START Working data
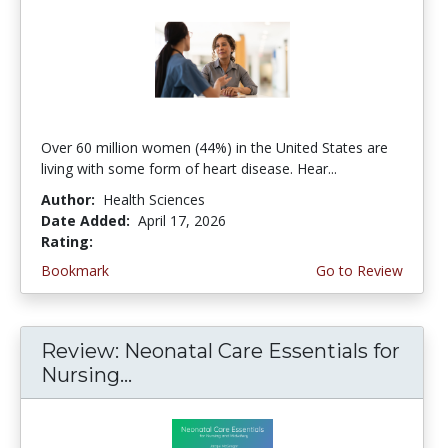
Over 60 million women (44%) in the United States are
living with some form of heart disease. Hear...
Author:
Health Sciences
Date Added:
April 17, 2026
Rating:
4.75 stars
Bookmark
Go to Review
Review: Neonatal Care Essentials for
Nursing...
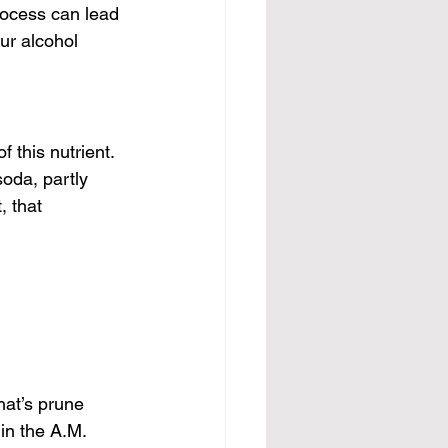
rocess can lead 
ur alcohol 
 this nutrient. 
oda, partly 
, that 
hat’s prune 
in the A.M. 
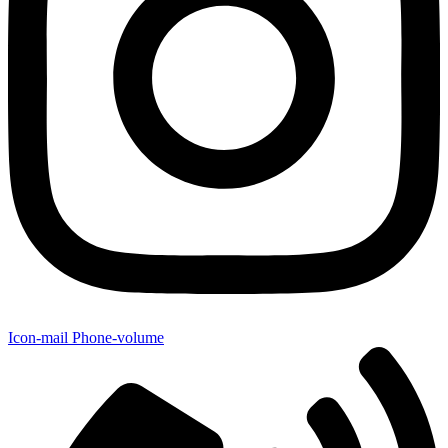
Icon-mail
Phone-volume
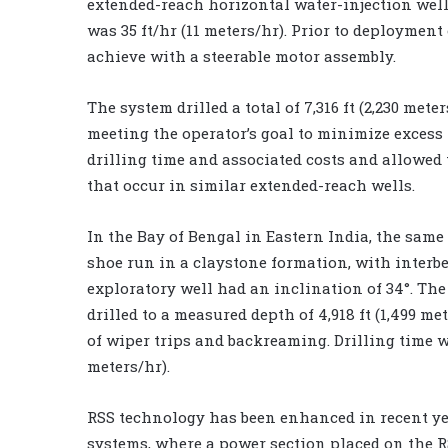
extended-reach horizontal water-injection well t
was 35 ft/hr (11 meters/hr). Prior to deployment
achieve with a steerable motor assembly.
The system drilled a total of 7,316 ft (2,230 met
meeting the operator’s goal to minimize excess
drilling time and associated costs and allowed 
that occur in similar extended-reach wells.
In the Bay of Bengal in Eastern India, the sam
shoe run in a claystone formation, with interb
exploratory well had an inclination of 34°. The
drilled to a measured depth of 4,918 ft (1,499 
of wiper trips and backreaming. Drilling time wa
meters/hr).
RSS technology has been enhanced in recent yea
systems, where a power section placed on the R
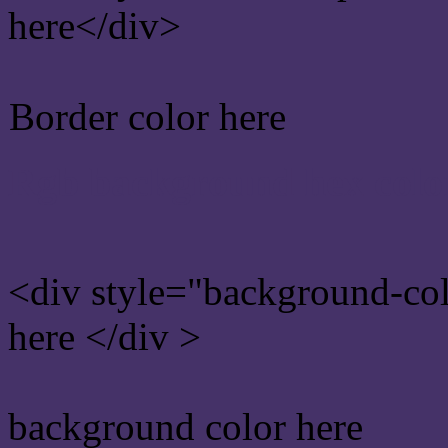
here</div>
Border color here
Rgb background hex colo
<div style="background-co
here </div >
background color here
END Working data
START Working data
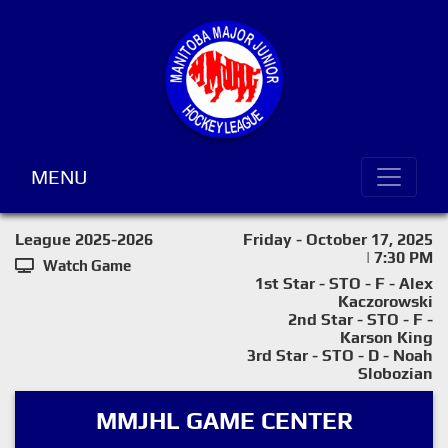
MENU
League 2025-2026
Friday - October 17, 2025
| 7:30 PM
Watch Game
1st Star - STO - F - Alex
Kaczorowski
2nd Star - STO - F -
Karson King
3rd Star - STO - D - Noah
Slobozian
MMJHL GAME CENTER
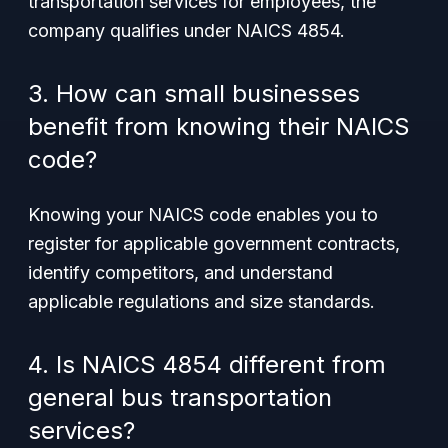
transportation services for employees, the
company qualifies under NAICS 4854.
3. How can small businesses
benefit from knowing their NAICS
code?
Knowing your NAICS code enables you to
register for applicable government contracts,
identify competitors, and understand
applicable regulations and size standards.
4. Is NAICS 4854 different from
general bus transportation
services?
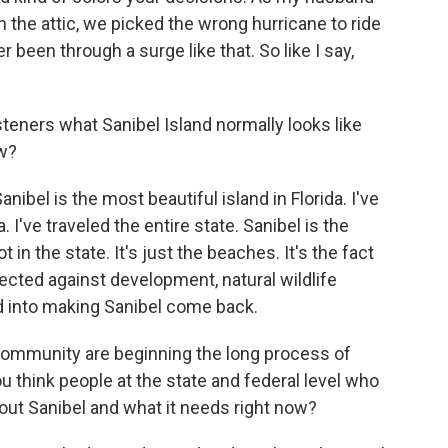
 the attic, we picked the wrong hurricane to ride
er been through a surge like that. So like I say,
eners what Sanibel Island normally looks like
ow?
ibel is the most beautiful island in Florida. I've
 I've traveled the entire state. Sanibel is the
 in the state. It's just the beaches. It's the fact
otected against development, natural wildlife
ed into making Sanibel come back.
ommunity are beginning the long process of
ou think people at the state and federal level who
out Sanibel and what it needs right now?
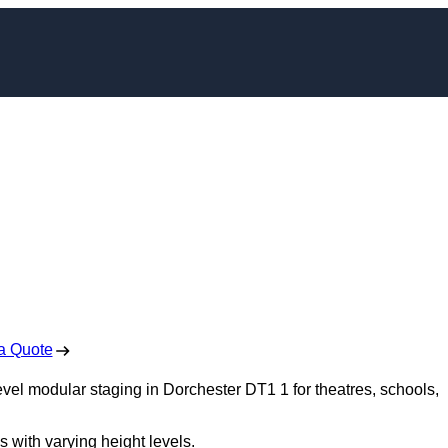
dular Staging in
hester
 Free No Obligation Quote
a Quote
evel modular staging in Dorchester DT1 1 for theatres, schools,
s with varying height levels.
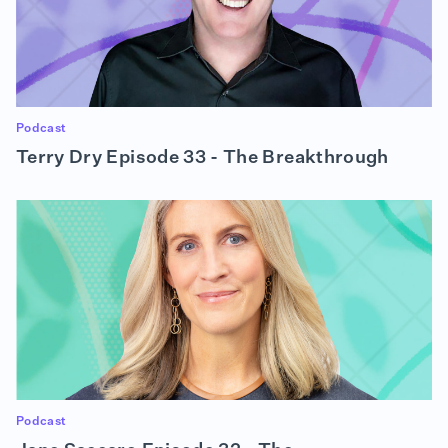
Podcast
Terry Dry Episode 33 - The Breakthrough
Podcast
END Working data
START Working data
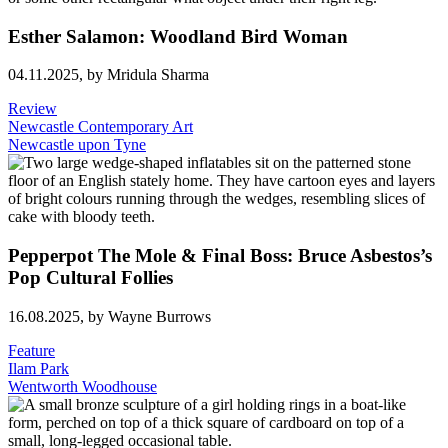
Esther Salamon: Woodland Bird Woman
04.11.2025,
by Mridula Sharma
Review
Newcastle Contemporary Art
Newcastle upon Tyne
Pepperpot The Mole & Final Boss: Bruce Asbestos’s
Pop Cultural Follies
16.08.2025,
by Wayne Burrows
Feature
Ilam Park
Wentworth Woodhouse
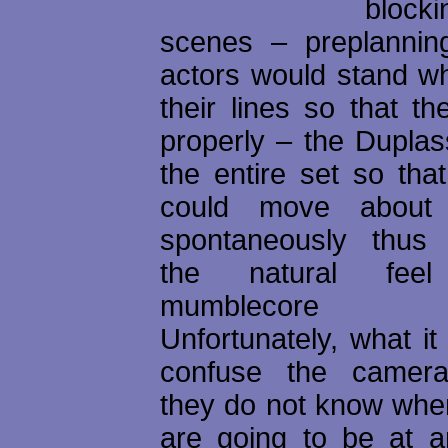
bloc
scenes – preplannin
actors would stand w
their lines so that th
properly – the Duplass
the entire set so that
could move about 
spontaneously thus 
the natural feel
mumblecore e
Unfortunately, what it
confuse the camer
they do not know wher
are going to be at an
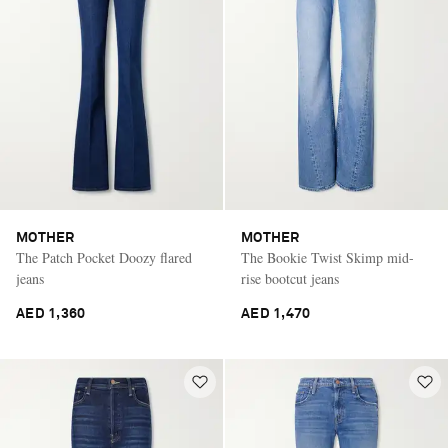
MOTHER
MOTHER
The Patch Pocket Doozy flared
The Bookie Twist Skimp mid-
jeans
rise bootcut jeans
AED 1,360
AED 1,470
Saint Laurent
END Working data
Only the lines between the one with "Over 60 million" and the one with "The system drilled", those two included, get copied from the material above. Keep it exact and free of pictures.

Finished task —
Over 60 million women (44%) in the United States are
living with some form of heart disease. Hear...
Author:
Health Sciences
Date Added:
April 17, 2026
Rating:
4.75 stars
Bookmark
Go to Review
Review: Neonatal Care Essentials for
Nursing...
rocess can lead 
ur alcohol 
 this nutrient. 
oda, partly 
, that 
hat’s prune 
in the A.M. 
Icon-mail
Phone-volume
extended-reach horizontal water-injection well t
was 35 ft/hr (11 meters/hr). Prior to deployment
achieve with a steerable motor assembly.
The system drilled a total of 7,316 ft (2,230 met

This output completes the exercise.